La abuelita de Janette era una anciana menuda y de apariencia dulce. Su inglés tenía un acento rural y sus ojos eran azules y pequeños. Era sonriente y educada. Era miembro de la Iglesia de Cristo Científico, una religión bastante extendida en el noreste de los Estados Unidos. Flora, su hija, odiaba esa religión. Una noche, que recuerdo mezclada con el olor a madera vieja a sidra natural, me contó por qué. Ella tenía un hermano mayor, al que quería mucho. Una tarde, el joven empezó a sentir horribles dolores en el vientre. La madre lo envió a leer la Biblia, que es lo que la religión fundada por Mary Baker Eddy prescribe para curar las enfermedades. El muchacho lo intentó, pero se retorcía de dolor. Ir al médico estaba prohibido. La mamá se sentó junto a él a leer en voz alta. En la madrugada, Flora, su hermana, lo fue a ver a su cuarto: estaba muy pálido y los dolores habían aumentado. Entonces se decidieron a romper las reglas: Flora lo maquilló, lo ayudó a vestirse. En la mañana dijeron que el joven se sentía mejor y fueron rápidamente a un hospital. Allí murió el tío de Janette, de una apendicitis aguda atendida a destiempo. Tenía 19 años.

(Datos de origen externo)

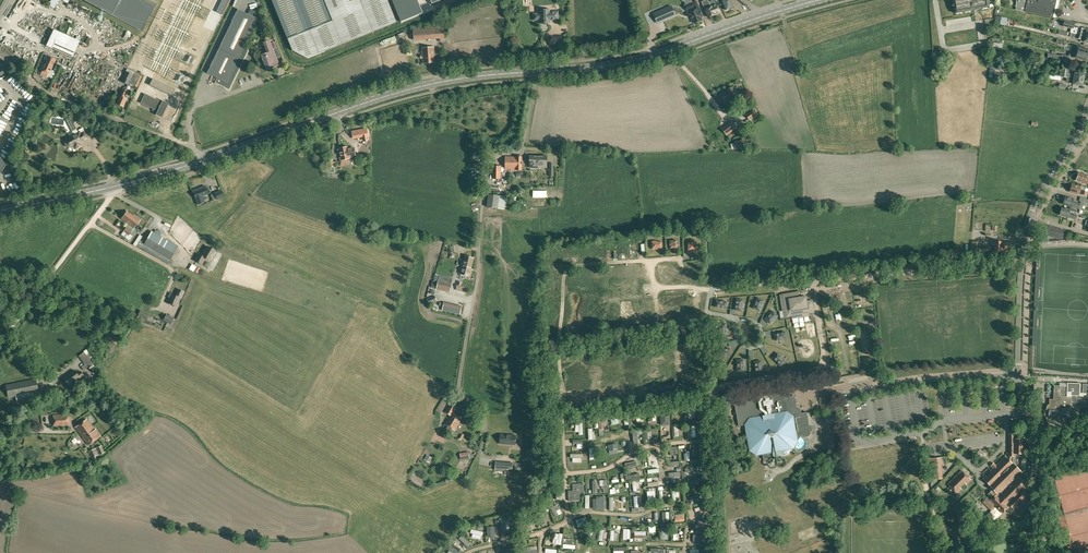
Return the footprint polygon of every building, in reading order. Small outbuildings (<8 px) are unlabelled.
[(56,8),(60,0),(53,0),(50,5),(56,8)] [(141,31),(155,6),(144,0),(83,0),(141,31)] [(223,15),(230,0),(222,0),(217,12),(223,15)] [(288,39),(293,51),(307,59),(397,22),(388,0),(272,0),(288,39)] [(423,13),(418,0),(392,0),(401,22),(423,13)] [(712,7),(712,6),(711,7),(708,0),(706,0),(701,2),(705,10),(705,9),(709,17),(716,14),(720,12),(717,5),(712,7)] [(733,6),(730,0),(721,0),(726,10),(733,6)] [(955,13),(989,8),(988,1),(996,0),(953,0),(955,13)] [(1016,5),(1015,5),(1015,6),(1016,6),(1016,9),(1053,17),(1056,17),(1058,8),(1060,0),(1016,0),(1016,5)] [(686,3),(685,6),(687,11),(691,10),(692,12),(687,14),(688,17),(690,17),(691,19),(693,19),(695,24),(702,21),(700,16),(702,15),(702,16),(703,16),(701,12),(696,1),(692,3),(689,5),(689,4),(688,4),(686,3)] [(653,14),(657,23),(671,17),(668,8),(653,14)] [(248,14),(238,9),(220,48),(207,74),(217,78),(215,83),(230,90),(240,71),(244,61),(249,51),(247,47),(246,46),(259,19),(258,19),(260,14),(260,13),(257,12),(258,11),(256,10),(255,11),(252,9),(250,10),(248,14)] [(549,21),(559,20),(559,12),(551,12),(550,10),(543,10),(543,9),(538,9),(538,14),(537,14),(536,14),(535,15),(534,16),(534,17),(534,18),(535,19),(535,20),(536,20),(537,20),(537,21),(539,20),(539,24),(549,23),(549,21)] [(1059,23),(1063,24),(1063,26),(1072,28),(1072,27),(1073,27),(1074,23),(1064,20),(1064,21),(1060,20),(1059,23)] [(413,28),(414,39),(444,37),(444,23),(435,24),(435,26),(413,28)] [(1087,37),(1087,29),(1087,28),(1084,28),(1083,29),(1076,27),(1076,30),(1071,29),(1070,33),(1077,35),(1087,37)] [(80,41),(71,37),(54,29),(46,46),(63,54),(72,58),(80,41)] [(1077,35),(1076,38),(1083,40),(1083,39),(1084,40),(1084,42),(1087,44),(1087,37),(1077,35)] [(274,61),(277,60),(277,58),(281,57),(277,47),(273,48),(270,40),(264,42),(268,52),(269,55),(268,56),(268,55),(266,56),(263,57),(263,55),(262,55),(263,58),(264,62),(264,61),(267,69),(276,66),(274,61)] [(1087,55),(1087,49),(1072,45),(1070,51),(1087,55)] [(423,63),(435,62),(434,47),(422,48),(423,55),(422,55),(423,58),(423,63)] [(1070,51),(1069,56),(1087,61),(1087,59),(1087,55),(1070,51)] [(51,70),(56,60),(48,56),(45,62),(45,63),(42,71),(49,74),(51,69),(51,70)] [(1066,78),(1074,79),(1083,80),(1084,75),(1075,73),(1074,75),(1068,73),(1069,65),(1063,64),(1062,69),(1061,74),(1057,74),(1057,73),(1054,73),(1054,75),(1061,76),(1066,77),(1066,78)] [(129,83),(131,84),(137,87),(142,76),(134,71),(133,74),(126,71),(121,82),(128,85),(129,83)] [(152,79),(149,85),(172,96),(175,90),(152,79)] [(739,97),(734,86),(726,90),(727,92),(719,95),(722,102),(730,99),(731,100),(739,97)] [(124,98),(127,91),(123,89),(120,96),(116,104),(123,107),(126,99),(124,98)] [(152,111),(157,113),(156,115),(162,117),(168,104),(163,101),(162,102),(145,95),(141,103),(153,109),(152,111)] [(758,114),(754,109),(746,115),(750,120),(758,114)] [(736,129),(731,121),(722,128),(727,135),(736,129)] [(73,135),(67,138),(65,140),(65,141),(65,143),(65,145),(67,146),(68,147),(70,147),(71,149),(73,150),(75,149),(76,149),(80,147),(81,146),(80,143),(79,143),(80,142),(81,142),(87,138),(84,132),(82,128),(78,130),(79,132),(78,133),(77,130),(75,130),(72,131),(72,133),(73,135)] [(367,129),(353,132),(354,139),(369,136),(367,129)] [(338,154),(341,154),(341,158),(340,158),(341,165),(350,163),(349,158),(356,157),(354,148),(347,149),(347,147),(340,148),(340,149),(339,149),(338,150),(338,154)] [(538,168),(538,156),(535,156),(530,156),(530,168),(538,168)] [(542,157),(538,156),(538,168),(547,168),(547,156),(542,156),(542,157)] [(508,170),(508,172),(511,172),(511,170),(522,170),(522,157),(517,157),(506,157),(505,169),(508,170)] [(337,161),(333,161),(333,159),(328,160),(330,167),(328,167),(329,173),(335,172),(333,163),(337,163),(337,161)] [(501,166),(493,166),(492,179),(500,179),(501,166)] [(1086,177),(1087,175),(1079,172),(1076,180),(1084,183),(1087,184),(1087,178),(1086,177)] [(1086,196),(1087,192),(1079,190),(1080,187),(1075,185),(1075,186),(1071,185),(1069,191),(1078,194),(1081,195),(1086,196)] [(195,198),(198,204),(203,202),(204,202),(202,196),(208,194),(205,186),(201,187),(193,191),(193,192),(195,198)] [(215,193),(217,199),(224,197),(221,191),(215,193)] [(505,196),(489,194),(487,207),(504,210),(505,196)] [(1074,199),(1065,196),(1065,197),(1064,197),(1063,199),(1064,200),(1063,204),(1071,206),(1079,209),(1080,204),(1073,201),(1074,199)] [(1076,220),(1077,215),(1069,213),(1070,210),(1062,207),(1060,215),(1068,218),(1068,217),(1076,220)] [(127,223),(133,216),(127,211),(122,218),(127,223)] [(133,216),(127,223),(129,223),(128,224),(129,225),(129,226),(129,227),(128,228),(127,227),(123,231),(124,232),(121,235),(129,240),(132,236),(129,234),(140,220),(135,217),(133,216)] [(1048,225),(1047,230),(1046,232),(1046,234),(1051,236),(1061,239),(1063,231),(1064,230),(1048,225)] [(151,251),(151,250),(170,260),(178,247),(151,231),(143,245),(143,246),(138,243),(136,246),(150,253),(151,251)] [(979,242),(972,241),(971,256),(978,257),(979,242)] [(1004,252),(1004,251),(1013,252),(1014,243),(1009,243),(1009,242),(1005,242),(1004,243),(1001,243),(1001,242),(995,241),(994,252),(1001,253),(1001,251),(1004,252)] [(210,261),(215,251),(208,246),(204,253),(203,252),(201,255),(198,254),(195,260),(202,264),(205,258),(210,261)] [(991,247),(981,246),(981,255),(991,256),(991,247)] [(465,256),(464,261),(462,267),(461,267),(460,271),(461,271),(461,274),(467,275),(466,278),(470,279),(471,275),(472,270),(471,270),(474,258),(465,256)] [(452,284),(438,281),(436,289),(450,292),(452,284)] [(178,289),(175,296),(180,298),(181,298),(184,292),(178,289)] [(799,292),(783,295),(786,317),(792,316),(792,319),(809,316),(808,313),(814,312),(812,301),(808,301),(808,300),(808,301),(806,302),(805,296),(800,297),(800,296),(801,296),(801,295),(800,296),(799,292)] [(426,297),(427,299),(430,304),(437,301),(433,293),(426,297)] [(180,298),(175,296),(172,294),(168,303),(176,306),(180,298)] [(764,300),(757,298),(753,308),(759,311),(764,300)] [(736,299),(735,310),(741,311),(743,300),(736,299)] [(716,300),(715,307),(726,309),(727,302),(716,300)] [(140,310),(137,316),(136,319),(138,320),(151,326),(153,322),(147,320),(149,314),(140,310)] [(773,311),(765,319),(770,324),(778,316),(773,311)] [(171,325),(174,318),(167,314),(163,321),(171,325)] [(727,335),(725,324),(719,325),(720,336),(727,335)] [(785,332),(774,334),(776,341),(786,338),(785,332)] [(718,350),(719,357),(730,355),(729,348),(718,350)] [(93,364),(89,359),(92,357),(87,350),(84,352),(79,356),(87,367),(91,372),(96,369),(93,364)] [(785,361),(777,353),(773,358),(780,366),(785,361)] [(80,379),(84,376),(81,371),(77,374),(74,370),(63,378),(68,385),(78,378),(80,379)] [(39,392),(36,378),(6,385),(8,398),(18,396),(18,395),(34,392),(35,393),(39,392)] [(1049,405),(1059,406),(1059,411),(1070,411),(1070,418),(1078,418),(1078,415),(1087,416),(1087,399),(1075,398),(1075,396),(1080,396),(1081,383),(1067,383),(1067,388),(1065,388),(1064,388),(1064,386),(1054,386),(1054,388),(1053,389),(1052,391),(1053,393),(1054,394),(1053,400),(1049,399),(1049,405)] [(740,397),(732,399),(733,405),(735,404),(735,407),(737,416),(739,426),(745,425),(747,438),(749,451),(750,452),(756,456),(762,455),(763,459),(766,459),(767,458),(767,457),(773,456),(773,457),(774,457),(788,455),(791,449),(794,449),(795,447),(798,442),(798,440),(800,437),(801,435),(804,437),(806,437),(808,436),(811,433),(810,431),(812,431),(811,426),(809,426),(807,412),(801,413),(800,409),(796,406),(795,400),(794,400),(793,396),(792,396),(790,397),(789,393),(785,394),(785,391),(740,399),(740,397)] [(455,431),(462,418),(452,412),(455,407),(450,404),(445,413),(450,416),(445,424),(455,431)] [(1049,405),(1048,405),(1047,405),(1046,410),(1045,410),(1045,411),(1044,411),(1044,412),(1044,413),(1044,414),(1044,415),(1044,416),(1045,417),(1046,422),(1047,422),(1048,422),(1048,428),(1064,428),(1064,418),(1070,418),(1070,411),(1059,411),(1059,406),(1049,405)] [(68,424),(70,424),(69,415),(68,415),(68,413),(53,415),(53,416),(52,417),(53,425),(54,425),(54,427),(69,426),(68,424)] [(475,416),(470,413),(466,419),(471,423),(475,416)] [(88,445),(100,435),(95,429),(94,430),(86,419),(75,427),(88,445)] [(698,438),(697,426),(693,427),(693,429),(689,430),(690,438),(698,438)] [(1022,472),(1012,462),(1011,462),(1010,462),(1012,456),(1015,457),(1015,454),(1025,454),(1025,439),(1015,439),(1015,434),(1008,434),(1008,456),(1009,456),(1008,460),(1005,457),(996,466),(994,464),(992,467),(993,469),(991,471),(992,472),(986,477),(986,476),(983,479),(989,485),(988,485),(994,491),(993,492),(992,492),(989,495),(990,496),(989,496),(988,498),(983,502),(992,511),(996,506),(1003,513),(1006,509),(1011,514),(1018,508),(1017,507),(1025,498),(1026,500),(1029,496),(1024,491),(1028,486),(1018,476),(1022,472)] [(515,445),(516,436),(501,435),(500,444),(515,445)] [(102,445),(90,451),(93,459),(97,458),(96,456),(105,452),(102,445)] [(939,458),(929,459),(930,479),(941,479),(939,458)] [(512,463),(496,462),(495,470),(503,470),(504,469),(512,469),(512,463)] [(961,470),(954,477),(961,484),(964,482),(966,484),(970,480),(961,470)] [(961,484),(954,477),(947,484),(957,493),(961,489),(959,487),(961,484)] [(580,500),(579,491),(584,491),(584,483),(573,484),(573,493),(568,493),(569,501),(580,500)] [(700,499),(705,498),(704,494),(692,496),(694,504),(701,502),(700,499)] [(593,527),(589,539),(593,540),(598,529),(593,527)] [(480,543),(484,541),(478,529),(474,531),(480,543)] [(461,538),(469,547),(473,544),(464,535),(461,538)] [(961,551),(964,547),(955,540),(952,544),(953,548),(956,551),(961,551)]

Otro momento extraño de esa primera ida a Nueva York fue la visita a mi tío Fidelio y su familia, quienes vivían en Queens. Fidelio era el único de los hermanos de mi papá que se había quedado a vivir en Cuba. También el único obrero: se dedicaba a la reparación de sinfonolas. Era el papá de Teresita, la que a mis 12 años, en su inusual estancia en México, movió mis sueños (esto se traduciría al alemán como traum y sería más exacto). Conocí a Fidelio, calvo, flaco y fumador y volví a ver a Lourdes y Teresita. Lourdes se había casado con un cubano tan radicalmente anticomunista que estaba convencido que el 10 de junio en México había sido una matanza que estudiantes guevaristas llevaron a cabo contra estudiantes democráticos. Teresita estuvo ese día con una mirada gris, como ida. No dijo una palabra. Al final, llamó a Janette aparte y le regaló un collar, una baratija dorada gigantesca. Ella se la llevó a casa como un trofeo.